#### Data supplied:

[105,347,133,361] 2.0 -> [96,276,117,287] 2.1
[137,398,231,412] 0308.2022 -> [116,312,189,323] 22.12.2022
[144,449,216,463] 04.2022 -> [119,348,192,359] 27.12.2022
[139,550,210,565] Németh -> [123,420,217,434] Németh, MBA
...
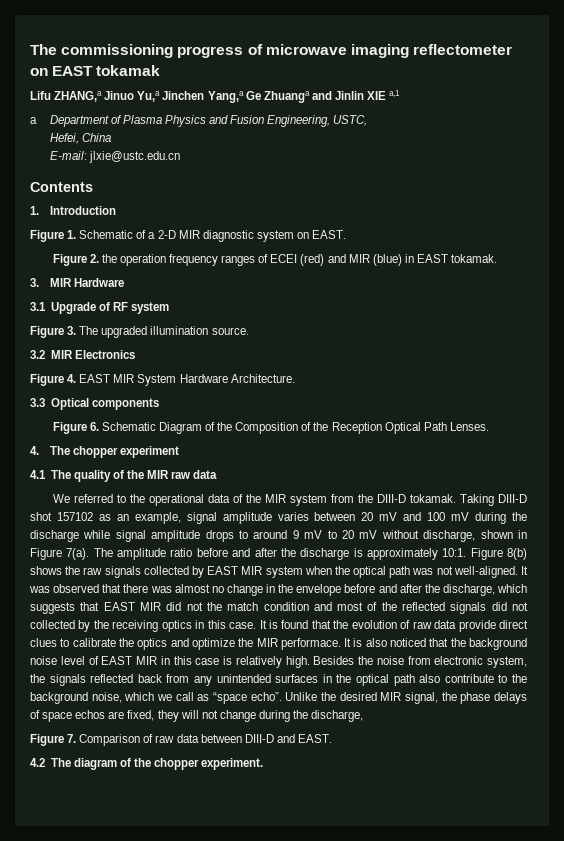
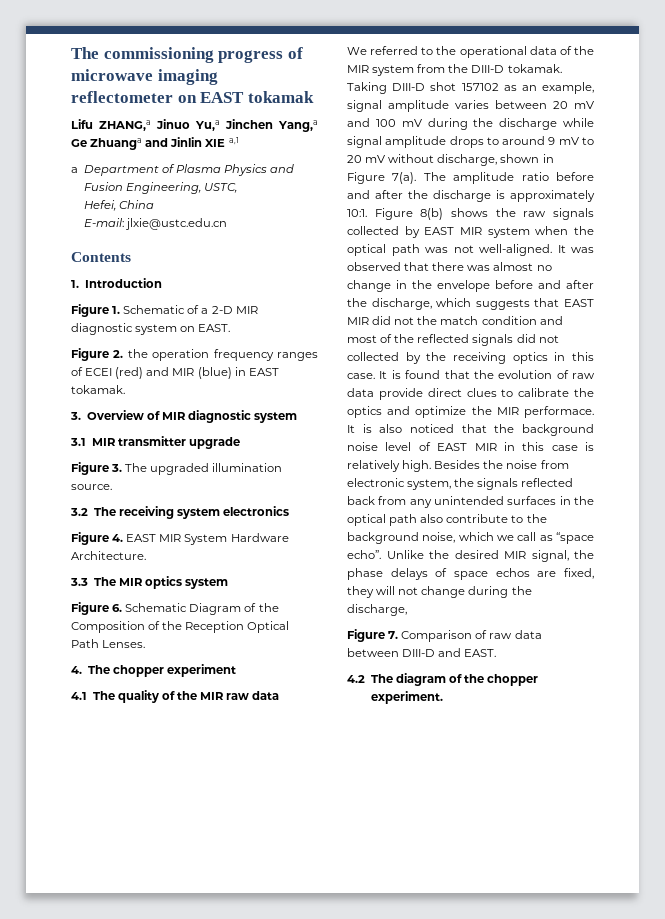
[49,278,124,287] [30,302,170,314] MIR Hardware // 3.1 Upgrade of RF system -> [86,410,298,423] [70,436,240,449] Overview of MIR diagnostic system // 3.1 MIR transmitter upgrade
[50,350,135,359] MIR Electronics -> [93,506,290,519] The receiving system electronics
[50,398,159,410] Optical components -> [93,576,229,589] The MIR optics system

#### The problem:
Reproduce word for word the material above, beginning with the line that contains "[105,347,133,361] 2.0 -> [96,276,117,287] 2.1" and ending with the line that contains "[139,550,210,565] Németh ->".

#### Response:
[105,347,133,361] 2.0 -> [96,276,117,287] 2.1
[137,398,231,412] 0308.2022 -> [116,312,189,323] 22.12.2022
[144,449,216,463] 04.2022 -> [119,348,192,359] 27.12.2022
[139,550,210,565] Németh -> [123,420,217,434] Németh, MBA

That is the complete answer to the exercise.